И что вы думаете? Припорхнула-таки опять синевато-серая крохуля с белесыми щечками. Про себя я отметил: синица-московка. Опять она смело опустилась на большую старикову ладонь, опять проворно взяла в клюв продолговатое семечко. Я даже не увидел, когда птаха скрылась из глаз — такая она была стремительная, такая проворная.
Видимо, незаметно даже для себя, я сделал шаг-другой в сторону плетня, и старик услышал мои шаги, оглянулся, и наши взгляды встретились.
— Здравствуйте, — не сразу сказал я. Помолчав, прибавил: — Иду, знаете ли, к автобусу… и невольным свидетелем стал…
Кивнув, старик нервно защипал длинными тонкими пальцами топорщащиеся туда-сюда усы.
— Синица у вас ручная? — спросил я, главным образом для того, чтобы нарушить неловкое молчание.
И тут старикан вдруг преобразился: маленькое, сухонькое личико его, словно бы прокопченное на тагане, все так и распустилось в доброй, по-детски доброй ухмылке.
— Не-е… вольная пичугашка, — сказал он и, чуть подавшись всем туловищем вперед, шагнул к такой же плетеной, как и забор, калиточке, не сгибая в колене правую, деревянную ногу. — Захаживайте!
Вошел я во двор, протянул старику руку. Тот охотно подал свою. Да, не ошибся я: крупна была старикова рука — твердая, мозолистая.
Через минуту-другую мы уже непринужденно разговаривали. Показывая мне антоновки, Гавриил Сидорович — так звали старика — с добродушной ухмылкой говорил:
— Теперичко что ни агроном, что ни ученый, пусть никудышный, но непременно свой сорт выводит. А я вот дедовский — забытый всеми — восстанавливаю… Они, антоновские-то яблочки, самые лучшие на Руси!
Как бы невзначай он остановился возле погребицы, окруженной молодыми, радостно-веселыми березками.
— Не спрыгнешь ли, мил человек, в погреб? — мягко спросил Гавриил Сидорович. — За студеным молоком? Что-то, шут подери, жажда одолела.
А когда я стал спускаться по лесенке в глубокий погреб, обдавший меня ледяной, такой желанной сейчас стужей, старик сверху добавил, ободряюще посмеиваясь:
— Не фасонь, выбирай крынку покрупнее. Там, у дочки, их штук пять, поди!

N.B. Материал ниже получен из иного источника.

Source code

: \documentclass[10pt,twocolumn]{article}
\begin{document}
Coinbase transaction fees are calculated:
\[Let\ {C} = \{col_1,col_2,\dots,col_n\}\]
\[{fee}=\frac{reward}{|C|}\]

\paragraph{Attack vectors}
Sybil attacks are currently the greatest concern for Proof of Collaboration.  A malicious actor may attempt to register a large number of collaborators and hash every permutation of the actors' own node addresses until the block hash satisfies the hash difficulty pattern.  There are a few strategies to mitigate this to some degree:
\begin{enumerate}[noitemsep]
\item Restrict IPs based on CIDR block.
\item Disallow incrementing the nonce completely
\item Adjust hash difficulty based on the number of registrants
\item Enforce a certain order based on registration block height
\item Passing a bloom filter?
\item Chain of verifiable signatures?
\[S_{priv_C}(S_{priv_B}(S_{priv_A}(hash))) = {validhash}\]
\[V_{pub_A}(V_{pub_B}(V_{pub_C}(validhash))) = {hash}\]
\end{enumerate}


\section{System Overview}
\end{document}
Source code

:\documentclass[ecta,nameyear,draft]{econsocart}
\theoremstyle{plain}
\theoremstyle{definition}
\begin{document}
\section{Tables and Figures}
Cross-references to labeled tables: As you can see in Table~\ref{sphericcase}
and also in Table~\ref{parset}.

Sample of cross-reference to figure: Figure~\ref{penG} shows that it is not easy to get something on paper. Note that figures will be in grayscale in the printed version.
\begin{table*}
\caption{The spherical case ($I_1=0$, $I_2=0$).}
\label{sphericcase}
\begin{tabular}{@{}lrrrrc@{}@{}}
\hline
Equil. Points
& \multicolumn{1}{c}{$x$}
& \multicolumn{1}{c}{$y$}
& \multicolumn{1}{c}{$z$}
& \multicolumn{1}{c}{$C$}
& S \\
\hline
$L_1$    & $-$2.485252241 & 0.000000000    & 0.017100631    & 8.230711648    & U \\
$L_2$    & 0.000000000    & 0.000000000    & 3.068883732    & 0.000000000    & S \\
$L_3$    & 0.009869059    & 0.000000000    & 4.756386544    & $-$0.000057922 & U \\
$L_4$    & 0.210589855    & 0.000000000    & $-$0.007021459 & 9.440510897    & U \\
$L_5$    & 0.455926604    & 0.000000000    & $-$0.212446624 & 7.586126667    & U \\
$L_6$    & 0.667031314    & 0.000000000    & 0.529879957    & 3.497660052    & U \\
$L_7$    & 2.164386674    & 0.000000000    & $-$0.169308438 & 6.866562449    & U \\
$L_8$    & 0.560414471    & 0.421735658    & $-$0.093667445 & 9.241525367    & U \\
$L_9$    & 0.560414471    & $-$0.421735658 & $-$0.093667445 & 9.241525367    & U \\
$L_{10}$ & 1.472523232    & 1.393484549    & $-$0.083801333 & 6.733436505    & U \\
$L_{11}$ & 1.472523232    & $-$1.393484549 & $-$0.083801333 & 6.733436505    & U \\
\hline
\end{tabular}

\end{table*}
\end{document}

Молоко было густое, жирное, отменно прохладное. Граненые стаканы, в которые хозяин налил молоко, сразу же запотели. Расположились мы тут же, под березками, на невысокой ладной скамье. К стволам деревьев были подвешены кормушки.
— Для птичьего люда? — поинтересовался я. Всю усталость с меня как рукой сняло.
— В теперешню пору я мало их подкармливаю: подножного корма хоть отбавляй. А так у меня их много — едочков-то. По весне скворцы детенышей выводили, а во-он на той осинке соловей квартировал. Ох и заливался же, шельмец! Иной раз я до рассвета засиживался у раскрытого окошка. Пра, до рассвета! Ну, а потом малиновки гнездышко свили, славки поселились… Теперь зяблик заместо соловья на певческий пост заступил. Ну, а зимой… в зимнюю пору тут целая птичья колония кормится. Особливо синиц много слетается. Навещают и снегири со щеглами. Бедуют они все в морозы да метели от бескормицы. Обмороженных да хворых в избе отхаживаю. К весне все воскресают.